-- MATERIAL PROVIDED --
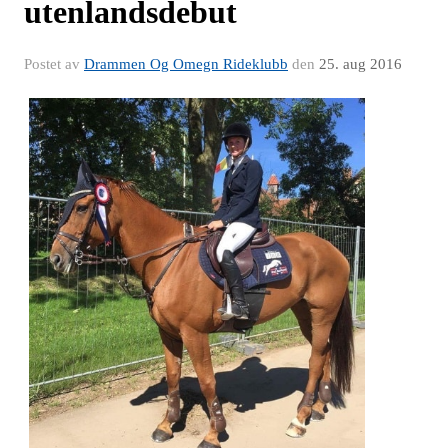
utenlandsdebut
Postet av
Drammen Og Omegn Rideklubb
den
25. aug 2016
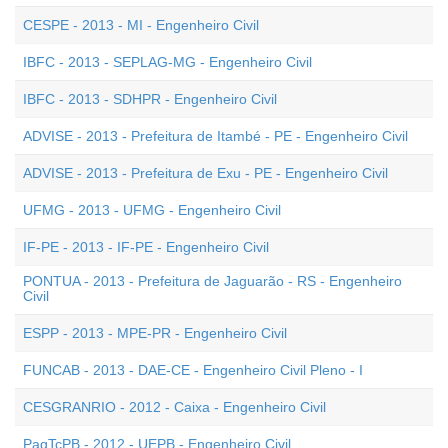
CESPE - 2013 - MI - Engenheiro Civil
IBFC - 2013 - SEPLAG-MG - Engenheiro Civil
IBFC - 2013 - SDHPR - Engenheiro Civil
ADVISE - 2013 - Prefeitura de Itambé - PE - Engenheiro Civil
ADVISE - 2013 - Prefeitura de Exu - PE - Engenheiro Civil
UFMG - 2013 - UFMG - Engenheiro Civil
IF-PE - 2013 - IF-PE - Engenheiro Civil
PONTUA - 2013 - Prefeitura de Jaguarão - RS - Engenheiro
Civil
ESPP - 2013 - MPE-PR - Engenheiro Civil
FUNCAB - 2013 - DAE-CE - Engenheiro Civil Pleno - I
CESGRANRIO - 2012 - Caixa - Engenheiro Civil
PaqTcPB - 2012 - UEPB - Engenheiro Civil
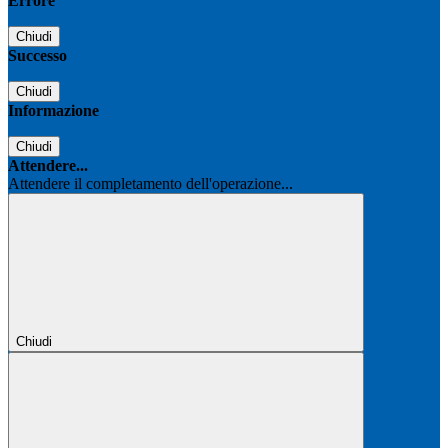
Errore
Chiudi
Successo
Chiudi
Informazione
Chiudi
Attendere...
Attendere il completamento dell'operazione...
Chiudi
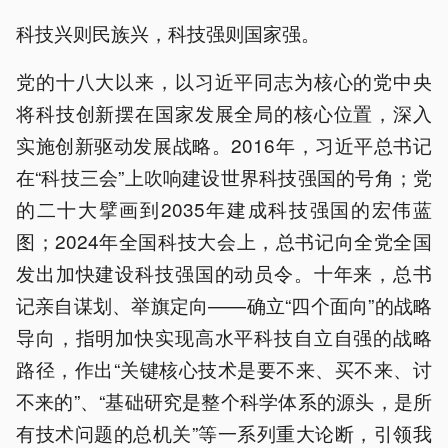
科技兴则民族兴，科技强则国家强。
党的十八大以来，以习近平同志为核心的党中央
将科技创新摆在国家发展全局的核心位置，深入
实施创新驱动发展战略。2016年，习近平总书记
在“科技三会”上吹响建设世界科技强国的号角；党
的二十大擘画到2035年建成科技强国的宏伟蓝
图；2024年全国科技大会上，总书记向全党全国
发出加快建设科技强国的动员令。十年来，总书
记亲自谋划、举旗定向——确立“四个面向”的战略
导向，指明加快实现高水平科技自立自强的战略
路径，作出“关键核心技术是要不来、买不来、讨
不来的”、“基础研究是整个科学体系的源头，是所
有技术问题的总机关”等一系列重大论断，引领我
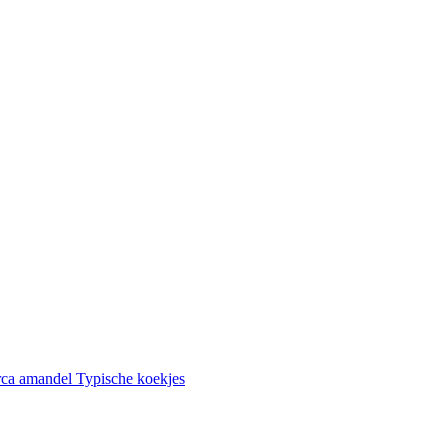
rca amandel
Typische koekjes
---
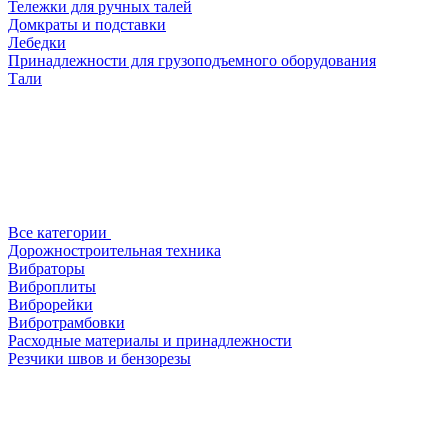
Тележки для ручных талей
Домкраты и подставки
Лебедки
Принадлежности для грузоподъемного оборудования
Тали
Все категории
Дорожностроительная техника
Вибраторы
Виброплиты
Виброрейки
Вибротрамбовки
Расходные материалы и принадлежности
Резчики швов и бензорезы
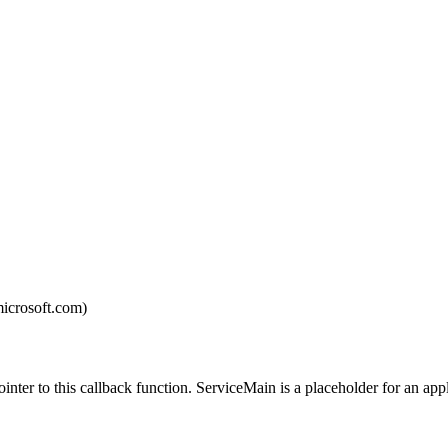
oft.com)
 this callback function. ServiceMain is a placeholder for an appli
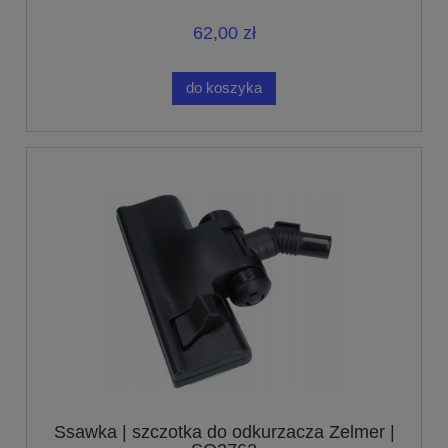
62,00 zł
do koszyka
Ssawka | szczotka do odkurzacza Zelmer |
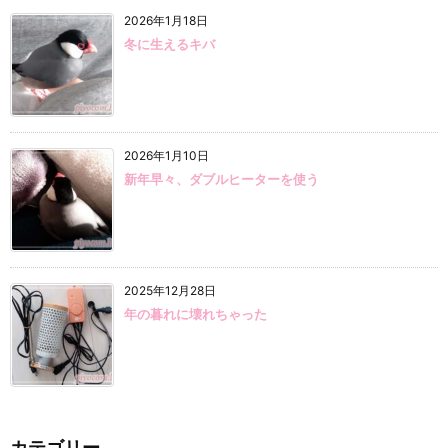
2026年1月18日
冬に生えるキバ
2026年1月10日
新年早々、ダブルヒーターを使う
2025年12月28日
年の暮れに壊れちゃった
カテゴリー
--
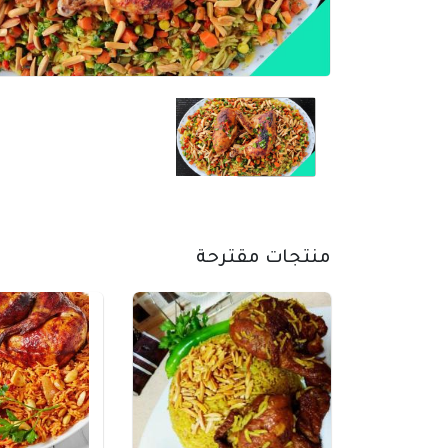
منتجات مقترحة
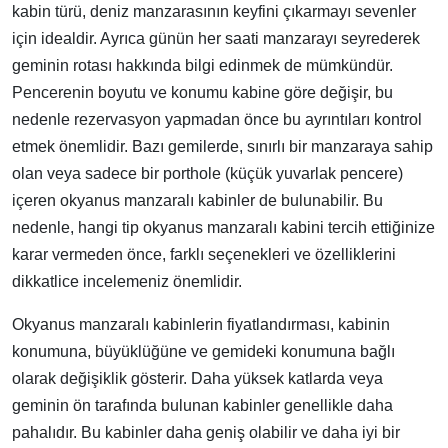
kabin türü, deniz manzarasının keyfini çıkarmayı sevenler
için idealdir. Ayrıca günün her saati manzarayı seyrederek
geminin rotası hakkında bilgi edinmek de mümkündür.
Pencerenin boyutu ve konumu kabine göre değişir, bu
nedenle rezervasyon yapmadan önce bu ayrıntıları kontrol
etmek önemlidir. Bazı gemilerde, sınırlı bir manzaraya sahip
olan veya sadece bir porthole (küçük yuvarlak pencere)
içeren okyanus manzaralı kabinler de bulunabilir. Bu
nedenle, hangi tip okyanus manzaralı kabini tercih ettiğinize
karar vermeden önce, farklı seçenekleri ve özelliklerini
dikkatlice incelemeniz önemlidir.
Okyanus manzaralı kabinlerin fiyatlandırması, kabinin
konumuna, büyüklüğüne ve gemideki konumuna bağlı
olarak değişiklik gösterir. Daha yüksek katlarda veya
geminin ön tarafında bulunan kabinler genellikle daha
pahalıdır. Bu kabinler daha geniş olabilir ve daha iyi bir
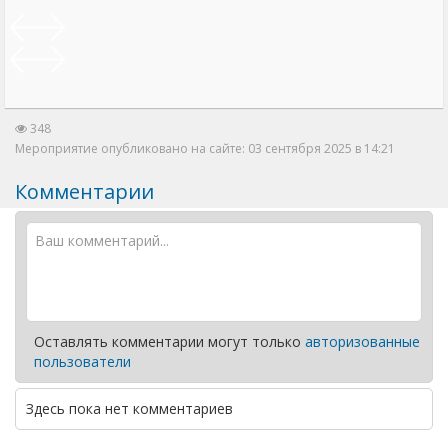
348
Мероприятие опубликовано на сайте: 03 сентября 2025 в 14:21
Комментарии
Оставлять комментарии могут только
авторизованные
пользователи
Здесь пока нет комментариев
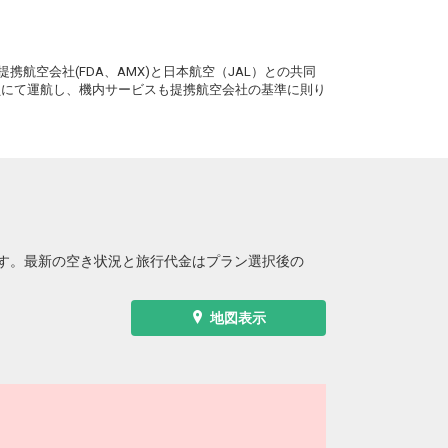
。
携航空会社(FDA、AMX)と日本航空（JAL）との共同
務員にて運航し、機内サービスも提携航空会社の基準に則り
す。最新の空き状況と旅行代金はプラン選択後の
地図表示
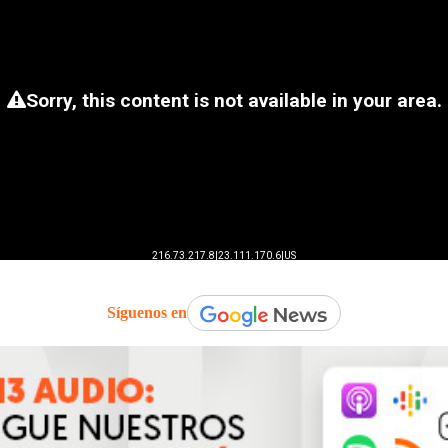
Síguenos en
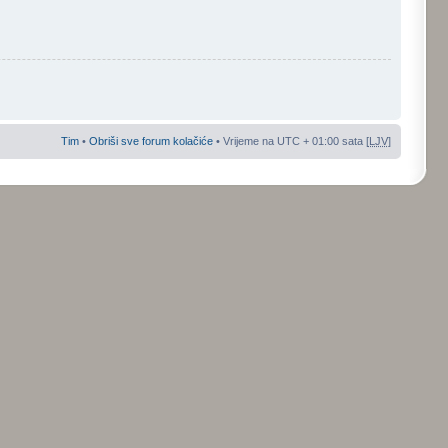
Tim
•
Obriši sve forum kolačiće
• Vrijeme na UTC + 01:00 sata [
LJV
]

-- WORK TO COMPLETE --
All lines with the word "Prefeitura" must be located in the data and copied.

-- SOLUTION TO THE PROBLEM --
ADVISE - 2013 - Prefeitura de Itambé - PE - Engenheiro Civil
ADVISE - 2013 - Prefeitura de Exu - PE - Engenheiro Civil
PONTUA - 2013 - Prefeitura de Jaguarão - RS - Engenheiro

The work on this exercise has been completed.